Automated measure calculation allows a health IT user to electronically record the numerator and denominator for the CMS’ EHR Incentive Programs percentage-based measures and to create a report of the measures. This automation is intended to improve the accuracy of measure calculations and to reduce burden for clinicians and hospitals in calculating and reporting measures. 

Criteria 52. Safety-Enhanced Design 

This certification criterion focuses on health IT usability and safety. The criterion requires health IT that includes certain certified capabilities to demonstrate compliance with specified user-center design requirements. The capabilities identified are those that pose the greatest opportunity for error prevention and improved patient safety.  

Criteria 53. Quality Management System 

This certification criterion requires health IT developers to identify the quality management systems (QMS) used in the development, testing, implementation, and maintenance of certified capabilities. The QMS identified by the health IT developer must be consistent with federal QMS standards or QMS standards developed by standards developing organizations. 

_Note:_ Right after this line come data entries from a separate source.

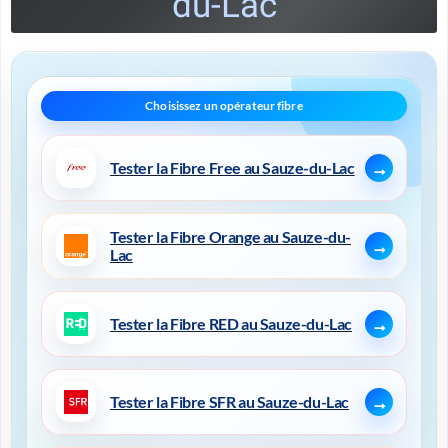
du-Lac
Tester la Fibre Free au Sauze-du-Lac
Tester la Fibre Orange au Sauze-du-
Lac
Tester la Fibre RED au Sauze-du-Lac
Tester la Fibre SFR au Sauze-du-Lac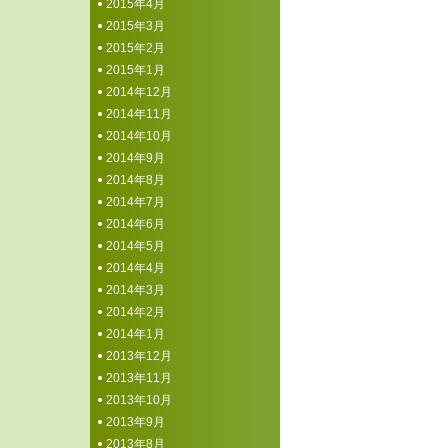
2015年4月
2015年3月
2015年2月
2015年1月
2014年12月
2014年11月
2014年10月
2014年9月
2014年8月
2014年7月
2014年6月
2014年5月
2014年4月
2014年3月
2014年2月
2014年1月
2013年12月
2013年11月
2013年10月
2013年9月
2013年8月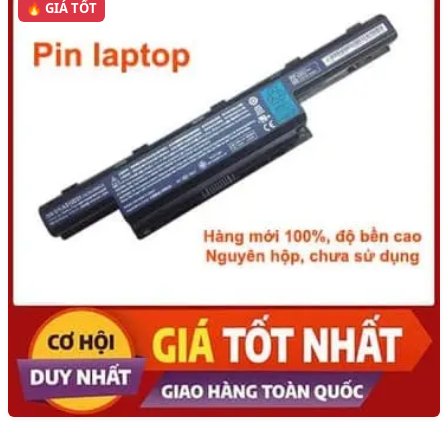
🔥 GIÁ TỐT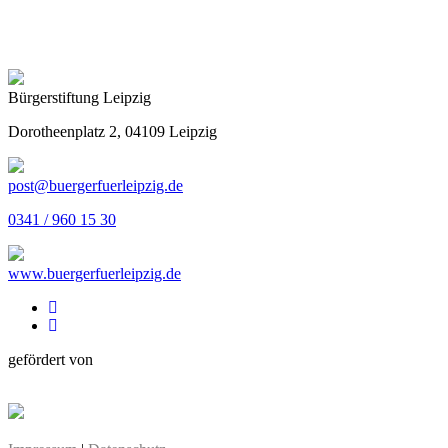
Bürgerstiftung Leipzig
Dorotheenplatz 2, 04109 Leipzig
post@buergerfuerleipzig.de
0341 / 960 15 30
www.buergerfuerleipzig.de
gefördert von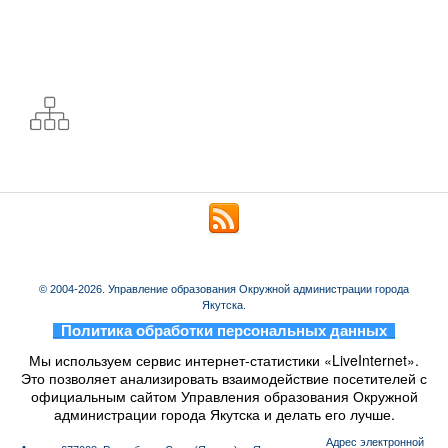
© 2004-2026. Управление образования Окружной администрации города
Якутска.
_
Политика обработки персональных данных
_
Мы используем сервис интернет-статистики «LiveInternet».
Это позволяет анализировать взаимодействие посетителей с
официальным сайтом Управления образования Окружной
администрации города Якутска и делать его лучше.
Aдрес электронной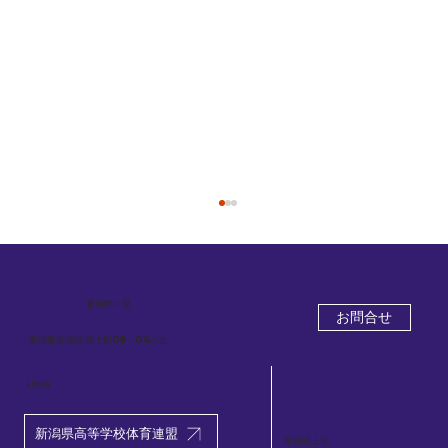
葦原
陸上部
お問合せ
新潟商業高校 陸上部OB・OGの会
Links
2026.5.26-29 新潟県高校総体陸上競技大
新潟県高等学校体育連盟
葦原陸上部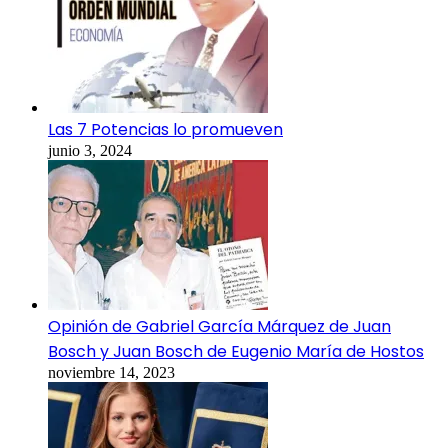
Las 7 Potencias lo promueven
junio 3, 2024
Opinión de Gabriel García Márquez de Juan
Bosch y Juan Bosch de Eugenio María de Hostos
noviembre 14, 2023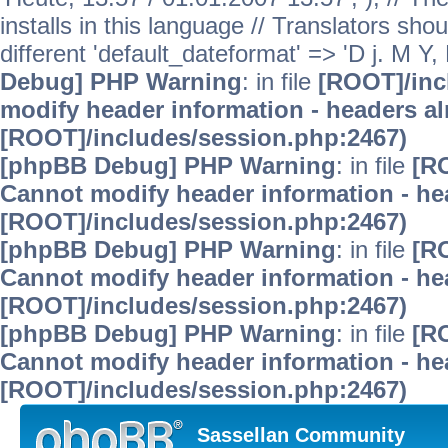
installs in this language // Translators sho
different 'default_dateformat' => 'D j. M Y, 
Debug] PHP Warning
: in file
[ROOT]/inc
modify header information - headers alr
[ROOT]/includes/session.php:2467)
[phpBB Debug] PHP Warning
: in file
[R
Cannot modify header information - hea
[ROOT]/includes/session.php:2467)
[phpBB Debug] PHP Warning
: in file
[R
Cannot modify header information - hea
[ROOT]/includes/session.php:2467)
[phpBB Debug] PHP Warning
: in file
[R
Cannot modify header information - hea
[ROOT]/includes/session.php:2467)
Sassellan Community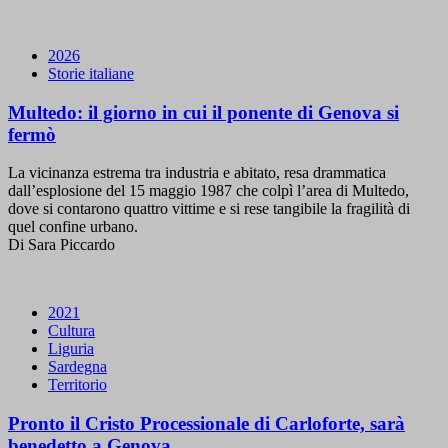
2026
Storie italiane
Multedo: il giorno in cui il ponente di Genova si
fermò
La vicinanza estrema tra industria e abitato, resa drammatica
dall’esplosione del 15 maggio 1987 che colpì l’area di Multedo,
dove si contarono quattro vittime e si rese tangibile la fragilità di
quel confine urbano.
Di Sara Piccardo
2021
Cultura
Liguria
Sardegna
Territorio
Pronto il Cristo Processionale di Carloforte, sarà
benedetto a Genova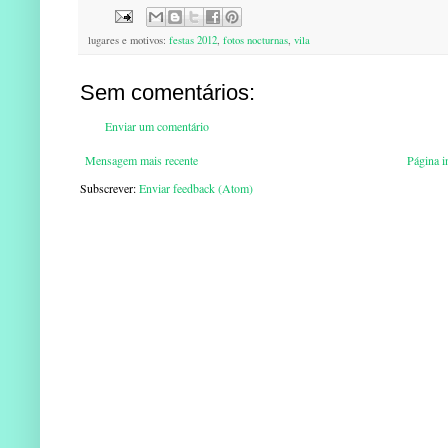
lugares e motivos:
festas 2012
,
fotos nocturnas
,
vila
Sem comentários:
Enviar um comentário
Mensagem mais recente
Página in
Subscrever:
Enviar feedback (Atom)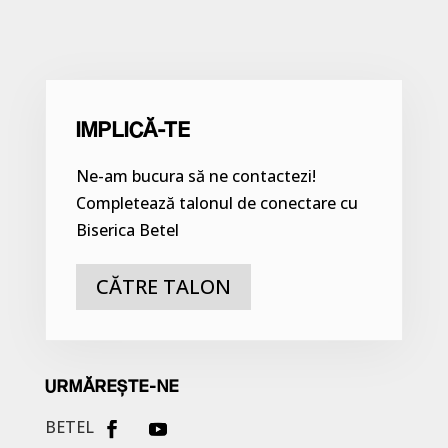
IMPLICĂ-TE
Ne-am bucura să ne contactezi!
Completează talonul de conectare cu
Biserica Betel
CĂTRE TALON
URMĂREȘTE-NE
BETEL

Criteria 54. Accessibility-Centered Design 

This certification criterion encourages health IT developers to identify the accessibility standards used, and accessibility laws complied with, in the development of certified health IT. Clinicians, consumers, and other stakeholders benefit the application of user-centered design standards for accessibility to health IT and the compliance of health IT with accessibility laws as well as increased transparency around such actions.

Criteria 55. Consolidated CDA Creation Performance 

This certification criterion helps to ensure the interoperability of transition of care and referral summaries sent and received to and from external organizations. No matter how data is entered into health IT – via whatever workflow and functionality – the transition of care or referral summary should reflect the data accurately and not be missing data a user otherwise recorded. 

Criteria 56-58. Application Access – Patient Selection, Data Category Request and All Data Request

The “application access” certification criteria are split into three separate certification criteria (Patient Selection, Data Category Request, and All Data Request) with each individual criterion focused on specific functionality. The “application access” certification criteria require health IT to demonstrate it can provide application access to a common set of patient clinical data via an application programming interface (API). API functionality will help address many of the challenges currently faced by individuals and caregivers accessing their health data, including the “multiple portal” problem, by potentially allowing individuals to aggregate data from multiple sources in a web or mobile application of their choice. 

8. Electronic Exchange

Criteria 59. Direct Project 

Despite the increase in health IT adoption, many providers and organizations still remain reliant on paper, phone, fax, and physical transport to exchange patient information. The Direct Project is a low-cost, practical, secure mechanism for exchanging health information electronically instead of relying on slow, inconvenient, expensive methods of exchange such as paper and faxes, providing a path to more advanced interoperability. Direct makes it possible for providers to securely email information to other trusted providers or parties, such as specialists, pharmacies, and laboratories. The Direct Project does not replace other ways of exchanging information electronically but rather enhances them. 

Criteria 60. Direct Project, Edge Protocol, and XDR/XDM 

Effective, efficient, and secure communications between health care providers is a key contributing factor to providing better patient care. Direct Project, Edge Protocol, and Crossenterprise Document Reliable Interchange/Cross-enterprise Document Media Interchange (XDR/ XDM) allows standard protocols, along with message formats and processing requirements to work together to securely transport health information electronically by including three distinct capabilities to support interoperability and all potential certified exchange options.